= DIRECTIONS FOR THIS TASK =
Write the next few sentences of the passage about Pan Am's Clipper flying boats, picking up after its last sentence.

= SUPPLIED PASSAGE =
-- Start --
Aviation historians remember Pan American World Airways as “the chosen instrument” of the U.S. government because it represented American interests, values and beliefs as it pioneered air routes over mountains, across oceans and around the world. During the 1930s and ’40s, it was the only commercial airline that was authorized to bear the American flag to other nations as it carried the rich and famous in comfort and speed over unprecedented distances in flying boats called Clippers.

The aircraft themselves truly captured the public imagination at a time when some counteraction to World War I and the Great Depression that followed was desperately needed. As Larry Weirather points out, “Though no Clippers survive today, they continue to fly on in contemporary popular culture.” The proof of the extent of public infatuation with the Clippers ranges from motion pictures, music, toys, comics, games and automobiles to books, pulp fiction, agriculture, poetry, clothing, advertising, stamps and nose art.

Weirather’s work is more than a collection of stories about how Pan Am symbolized the changing needs and beliefs of the United States through its aircraft. It shows how the airline used Martin, Boeing and Sikorsky flying boats to help influence the course of World War II through their capability to fly cargo, mail and passengers nonstop over great distances. In the chapter titled “The Clipper as Military Icon,” we are reminded that aircraft were used to assist the war effort in other ways. For example, Pan Am, Eastman Kodak and Imperial Airways of Great Britain formed a company to develop Airgraphs, which led to V-Mail. When it did not catch on at first, Pan Am Clippers were used in advertising to show how easy and fast letters could be exchanged by servicemen and their families.
-- End --
= ROWS =
-- Start --
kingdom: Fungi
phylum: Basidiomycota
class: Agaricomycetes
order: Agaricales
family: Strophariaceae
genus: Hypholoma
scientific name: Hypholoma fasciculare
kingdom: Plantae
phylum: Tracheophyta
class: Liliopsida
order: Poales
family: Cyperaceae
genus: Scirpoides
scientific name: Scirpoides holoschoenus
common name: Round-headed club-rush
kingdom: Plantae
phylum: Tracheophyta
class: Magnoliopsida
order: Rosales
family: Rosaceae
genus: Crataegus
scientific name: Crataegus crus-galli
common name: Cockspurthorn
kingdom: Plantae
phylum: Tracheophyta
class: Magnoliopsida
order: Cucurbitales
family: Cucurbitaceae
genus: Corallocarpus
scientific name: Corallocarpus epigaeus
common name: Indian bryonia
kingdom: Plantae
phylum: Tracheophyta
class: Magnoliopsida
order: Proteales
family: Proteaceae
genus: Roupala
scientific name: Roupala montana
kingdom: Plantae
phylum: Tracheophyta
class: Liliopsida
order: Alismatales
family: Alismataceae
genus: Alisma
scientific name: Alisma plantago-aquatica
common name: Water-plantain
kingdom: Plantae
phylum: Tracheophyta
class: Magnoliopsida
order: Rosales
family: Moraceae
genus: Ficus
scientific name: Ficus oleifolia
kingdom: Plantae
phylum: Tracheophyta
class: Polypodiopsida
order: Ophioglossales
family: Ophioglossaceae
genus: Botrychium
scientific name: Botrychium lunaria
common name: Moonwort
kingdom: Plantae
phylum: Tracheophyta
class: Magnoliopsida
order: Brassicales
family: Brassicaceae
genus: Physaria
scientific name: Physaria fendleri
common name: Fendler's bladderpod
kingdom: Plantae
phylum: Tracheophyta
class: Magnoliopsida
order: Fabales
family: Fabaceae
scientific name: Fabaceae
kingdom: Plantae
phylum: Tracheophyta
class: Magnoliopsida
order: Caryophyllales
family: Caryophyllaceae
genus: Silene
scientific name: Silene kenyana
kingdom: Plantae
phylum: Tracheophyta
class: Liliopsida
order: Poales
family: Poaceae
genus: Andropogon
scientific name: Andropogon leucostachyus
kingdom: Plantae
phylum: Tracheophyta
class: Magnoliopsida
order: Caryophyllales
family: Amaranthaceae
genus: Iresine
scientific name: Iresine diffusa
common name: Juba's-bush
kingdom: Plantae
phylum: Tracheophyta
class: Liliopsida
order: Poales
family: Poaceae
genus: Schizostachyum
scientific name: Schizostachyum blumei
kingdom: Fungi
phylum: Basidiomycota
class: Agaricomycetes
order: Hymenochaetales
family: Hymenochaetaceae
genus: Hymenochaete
-- End --
= OUTPUT OF THE TASK =
The Clippers were also involved with codes and espionage in the Pacific and had a role in breaking up spy rings in the Atlantic. This involvement continued in films like Raiders of the Lost Ark and The Case of the Pacific Clipper. They also played active roles in real-life dramas in Cuba in 1933 and acted as flying observation posts when Pan Am established advance bases along the Pacific routes to the Far East and in China with its subsidiary, the National Aviation Corporation.

In the chapter on “Clipper Heroes and Celebs,” Weirather briefly reviews Juan Trippe’s life and his direction of the airline’s growth, then covers some of the people who helped influence its image: chief pilot Captain Ed Musick; navigator Fred Noonan; first ladies Lou Henry Hoover and Eleanor Roosevelt; first flighter Clara Adams; movie stars Charlie Chaplain, Clark Gable and Errol Flynn; writer Ernest Hemingway; and Prime Minister Winston Churchill. The clandestine roles of “shadow heroes” like former Pan Am pilots George A. Doole and James W. Walker Jr., who rose through Pan Am’s ranks, are also explored.

This detailed examination of the past and present influence of Pan Am’s Clippers goes far beyond a recitation of the company’s history. There is much here to surprise readers who want to know more about these fascinating aircraft—although they and the company are long gone.